● Records to use
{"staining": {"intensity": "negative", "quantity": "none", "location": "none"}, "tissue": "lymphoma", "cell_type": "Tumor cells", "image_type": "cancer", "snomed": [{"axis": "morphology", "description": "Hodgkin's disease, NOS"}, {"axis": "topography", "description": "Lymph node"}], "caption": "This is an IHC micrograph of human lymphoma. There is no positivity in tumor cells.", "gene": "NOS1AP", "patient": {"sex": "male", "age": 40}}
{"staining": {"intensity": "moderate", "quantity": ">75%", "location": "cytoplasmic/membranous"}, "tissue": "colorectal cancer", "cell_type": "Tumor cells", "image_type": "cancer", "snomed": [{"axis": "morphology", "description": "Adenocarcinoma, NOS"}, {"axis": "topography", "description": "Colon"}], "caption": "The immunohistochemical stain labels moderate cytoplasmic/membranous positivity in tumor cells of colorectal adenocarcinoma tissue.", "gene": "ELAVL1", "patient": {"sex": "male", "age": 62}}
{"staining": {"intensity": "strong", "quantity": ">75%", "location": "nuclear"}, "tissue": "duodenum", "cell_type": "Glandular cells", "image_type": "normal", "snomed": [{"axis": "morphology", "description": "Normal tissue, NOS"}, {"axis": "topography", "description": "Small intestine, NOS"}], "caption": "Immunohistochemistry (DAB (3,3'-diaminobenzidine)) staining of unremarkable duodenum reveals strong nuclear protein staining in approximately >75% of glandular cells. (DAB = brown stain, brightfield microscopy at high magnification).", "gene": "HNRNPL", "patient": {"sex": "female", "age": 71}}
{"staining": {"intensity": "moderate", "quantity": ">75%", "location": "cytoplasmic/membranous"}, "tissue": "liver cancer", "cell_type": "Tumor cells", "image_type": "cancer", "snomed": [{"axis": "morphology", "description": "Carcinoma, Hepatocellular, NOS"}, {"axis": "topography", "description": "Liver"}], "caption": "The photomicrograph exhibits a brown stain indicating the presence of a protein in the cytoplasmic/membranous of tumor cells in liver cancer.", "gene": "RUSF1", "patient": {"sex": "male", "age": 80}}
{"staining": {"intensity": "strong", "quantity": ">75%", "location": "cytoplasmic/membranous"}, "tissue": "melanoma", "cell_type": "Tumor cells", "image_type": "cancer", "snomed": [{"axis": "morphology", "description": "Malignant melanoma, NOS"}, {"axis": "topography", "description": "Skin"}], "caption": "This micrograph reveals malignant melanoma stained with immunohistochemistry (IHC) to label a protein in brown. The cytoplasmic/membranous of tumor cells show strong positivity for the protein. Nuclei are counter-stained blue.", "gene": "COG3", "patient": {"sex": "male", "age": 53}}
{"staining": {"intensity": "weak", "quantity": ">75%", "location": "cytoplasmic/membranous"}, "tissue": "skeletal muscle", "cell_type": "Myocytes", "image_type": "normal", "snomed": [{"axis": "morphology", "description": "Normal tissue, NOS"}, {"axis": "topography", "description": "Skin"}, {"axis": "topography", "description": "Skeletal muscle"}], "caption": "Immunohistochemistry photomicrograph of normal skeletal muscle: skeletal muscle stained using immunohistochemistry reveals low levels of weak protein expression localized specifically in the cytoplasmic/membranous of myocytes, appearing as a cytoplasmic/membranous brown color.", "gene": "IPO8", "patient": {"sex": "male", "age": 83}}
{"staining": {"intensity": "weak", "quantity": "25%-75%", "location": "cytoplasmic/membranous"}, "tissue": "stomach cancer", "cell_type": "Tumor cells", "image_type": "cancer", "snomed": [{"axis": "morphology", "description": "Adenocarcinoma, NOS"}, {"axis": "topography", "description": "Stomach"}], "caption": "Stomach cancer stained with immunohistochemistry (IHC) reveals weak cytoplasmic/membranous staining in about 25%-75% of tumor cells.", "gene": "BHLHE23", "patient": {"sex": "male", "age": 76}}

● Your task
Repeat every entry above exactly, leaving nothing out.

● Completed exercise
{"staining": {"intensity": "negative", "quantity": "none", "location": "none"}, "tissue": "lymphoma", "cell_type": "Tumor cells", "image_type": "cancer", "snomed": [{"axis": "morphology", "description": "Hodgkin's disease, NOS"}, {"axis": "topography", "description": "Lymph node"}], "caption": "This is an IHC micrograph of human lymphoma. There is no positivity in tumor cells.", "gene": "NOS1AP", "patient": {"sex": "male", "age": 40}}
{"staining": {"intensity": "moderate", "quantity": ">75%", "location": "cytoplasmic/membranous"}, "tissue": "colorectal cancer", "cell_type": "Tumor cells", "image_type": "cancer", "snomed": [{"axis": "morphology", "description": "Adenocarcinoma, NOS"}, {"axis": "topography", "description": "Colon"}], "caption": "The immunohistochemical stain labels moderate cytoplasmic/membranous positivity in tumor cells of colorectal adenocarcinoma tissue.", "gene": "ELAVL1", "patient": {"sex": "male", "age": 62}}
{"staining": {"intensity": "strong", "quantity": ">75%", "location": "nuclear"}, "tissue": "duodenum", "cell_type": "Glandular cells", "image_type": "normal", "snomed": [{"axis": "morphology", "description": "Normal tissue, NOS"}, {"axis": "topography", "description": "Small intestine, NOS"}], "caption": "Immunohistochemistry (DAB (3,3'-diaminobenzidine)) staining of unremarkable duodenum reveals strong nuclear protein staining in approximately >75% of glandular cells. (DAB = brown stain, brightfield microscopy at high magnification).", "gene": "HNRNPL", "patient": {"sex": "female", "age": 71}}
{"staining": {"intensity": "moderate", "quantity": ">75%", "location": "cytoplasmic/membranous"}, "tissue": "liver cancer", "cell_type": "Tumor cells", "image_type": "cancer", "snomed": [{"axis": "morphology", "description": "Carcinoma, Hepatocellular, NOS"}, {"axis": "topography", "description": "Liver"}], "caption": "The photomicrograph exhibits a brown stain indicating the presence of a protein in the cytoplasmic/membranous of tumor cells in liver cancer.", "gene": "RUSF1", "patient": {"sex": "male", "age": 80}}
{"staining": {"intensity": "strong", "quantity": ">75%", "location": "cytoplasmic/membranous"}, "tissue": "melanoma", "cell_type": "Tumor cells", "image_type": "cancer", "snomed": [{"axis": "morphology", "description": "Malignant melanoma, NOS"}, {"axis": "topography", "description": "Skin"}], "caption": "This micrograph reveals malignant melanoma stained with immunohistochemistry (IHC) to label a protein in brown. The cytoplasmic/membranous of tumor cells show strong positivity for the protein. Nuclei are counter-stained blue.", "gene": "COG3", "patient": {"sex": "male", "age": 53}}
{"staining": {"intensity": "weak", "quantity": ">75%", "location": "cytoplasmic/membranous"}, "tissue": "skeletal muscle", "cell_type": "Myocytes", "image_type": "normal", "snomed": [{"axis": "morphology", "description": "Normal tissue, NOS"}, {"axis": "topography", "description": "Skin"}, {"axis": "topography", "description": "Skeletal muscle"}], "caption": "Immunohistochemistry photomicrograph of normal skeletal muscle: skeletal muscle stained using immunohistochemistry reveals low levels of weak protein expression localized specifically in the cytoplasmic/membranous of myocytes, appearing as a cytoplasmic/membranous brown color.", "gene": "IPO8", "patient": {"sex": "male", "age": 83}}
{"staining": {"intensity": "weak", "quantity": "25%-75%", "location": "cytoplasmic/membranous"}, "tissue": "stomach cancer", "cell_type": "Tumor cells", "image_type": "cancer", "snomed": [{"axis": "morphology", "description": "Adenocarcinoma, NOS"}, {"axis": "topography", "description": "Stomach"}], "caption": "Stomach cancer stained with immunohistochemistry (IHC) reveals weak cytoplasmic/membranous staining in about 25%-75% of tumor cells.", "gene": "BHLHE23", "patient": {"sex": "male", "age": 76}}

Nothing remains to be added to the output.